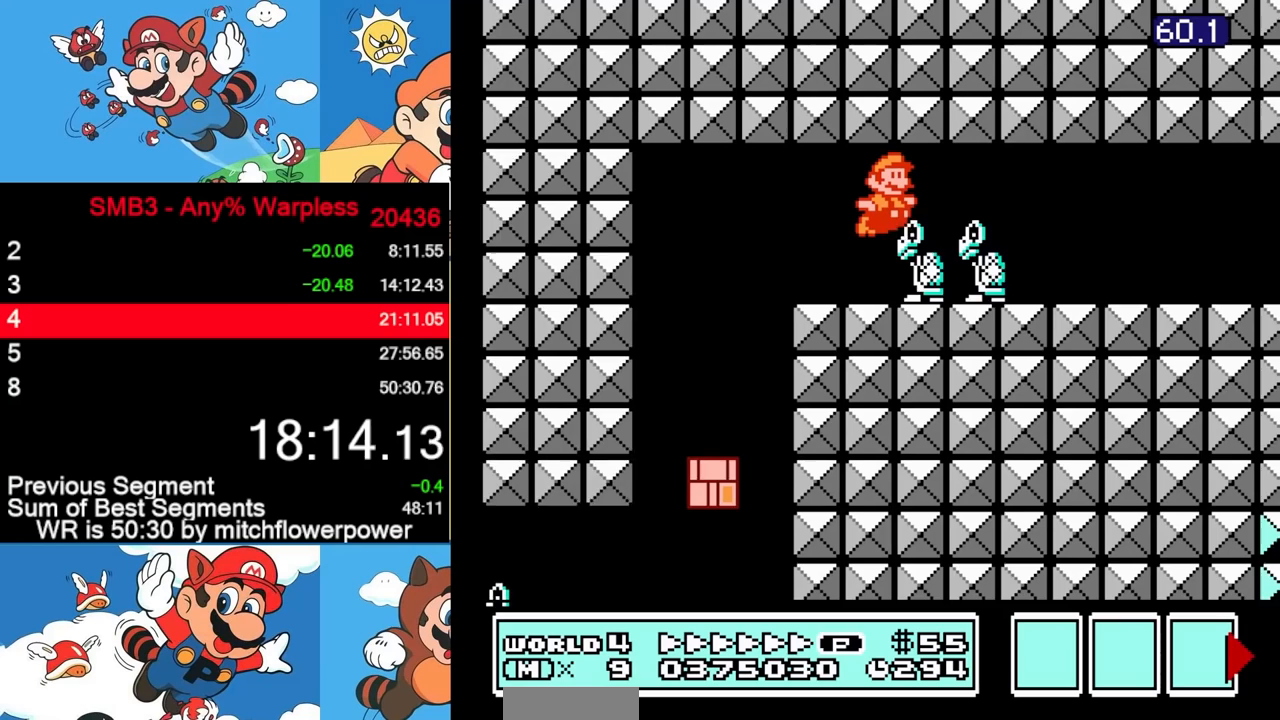
{"buttons": ["B", "DPAD_RIGHT"], "events": []}
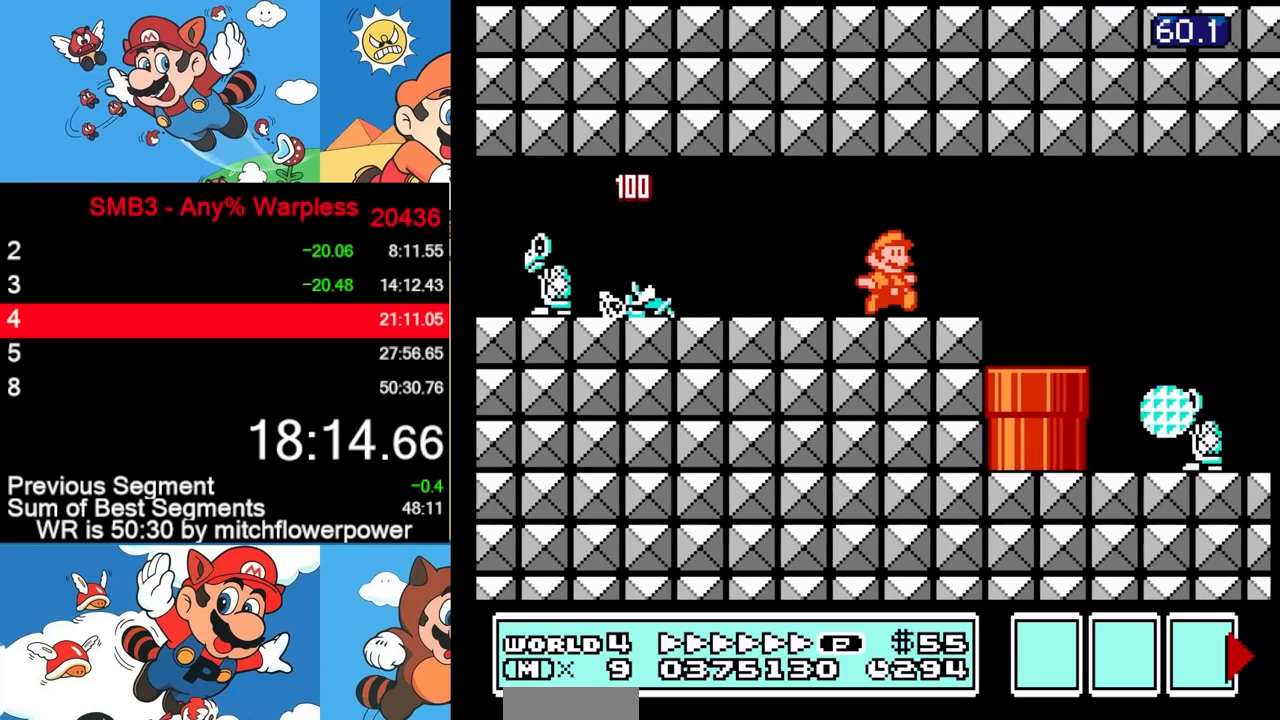
{"buttons": ["B", "DPAD_RIGHT"], "events": []}
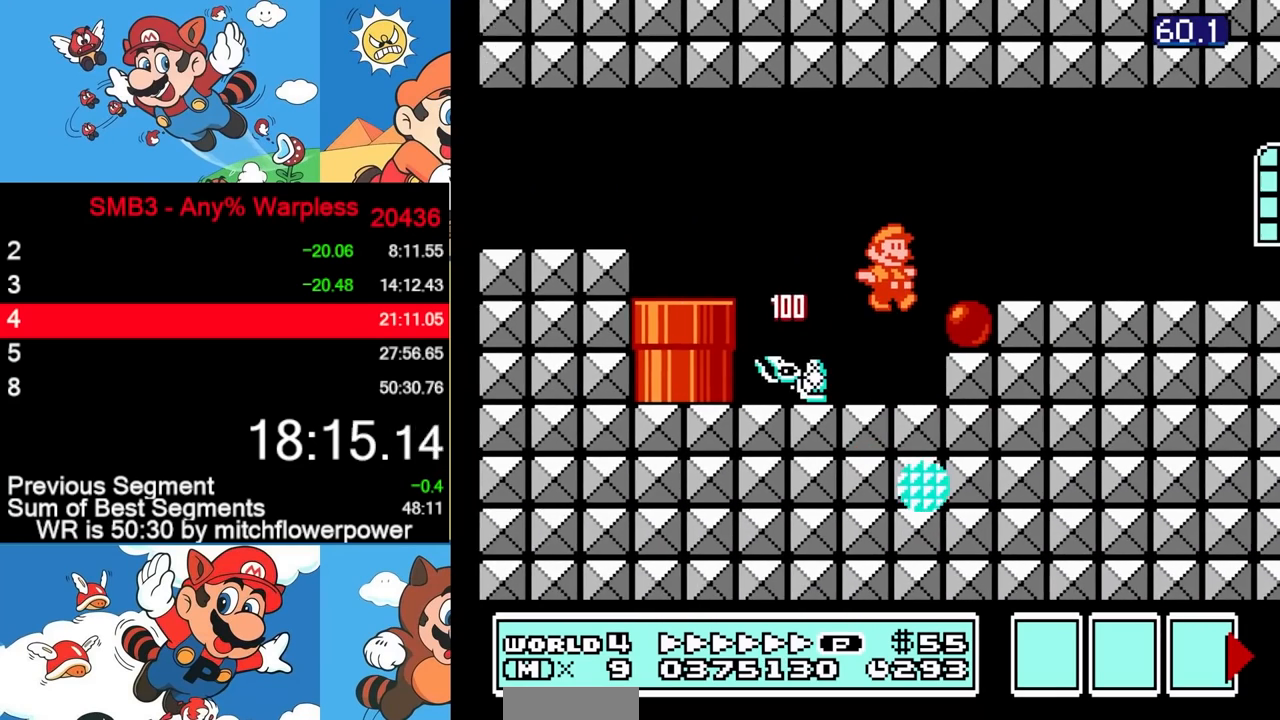
{"buttons": ["B", "DPAD_RIGHT"], "events": []}
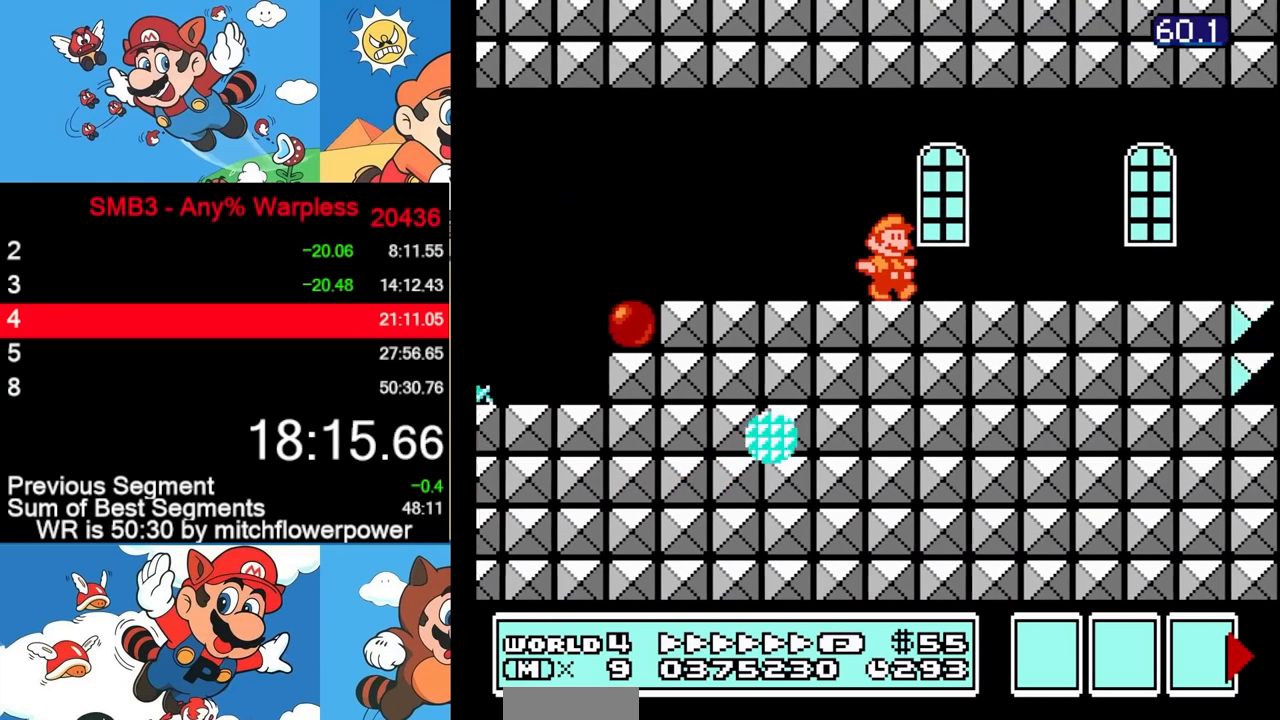
{"buttons": ["B", "DPAD_RIGHT"], "events": []}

+ + + + +

● Exercise prompt:
What is needed is a word-for-word copy of the data, minus its pictures.

● Result:
{"buttons": ["B", "DPAD_RIGHT"], "events": []}
{"buttons": ["B", "DPAD_RIGHT"], "events": []}
{"buttons": ["B", "DPAD_RIGHT"], "events": []}
{"buttons": ["B", "DPAD_RIGHT"], "events": []}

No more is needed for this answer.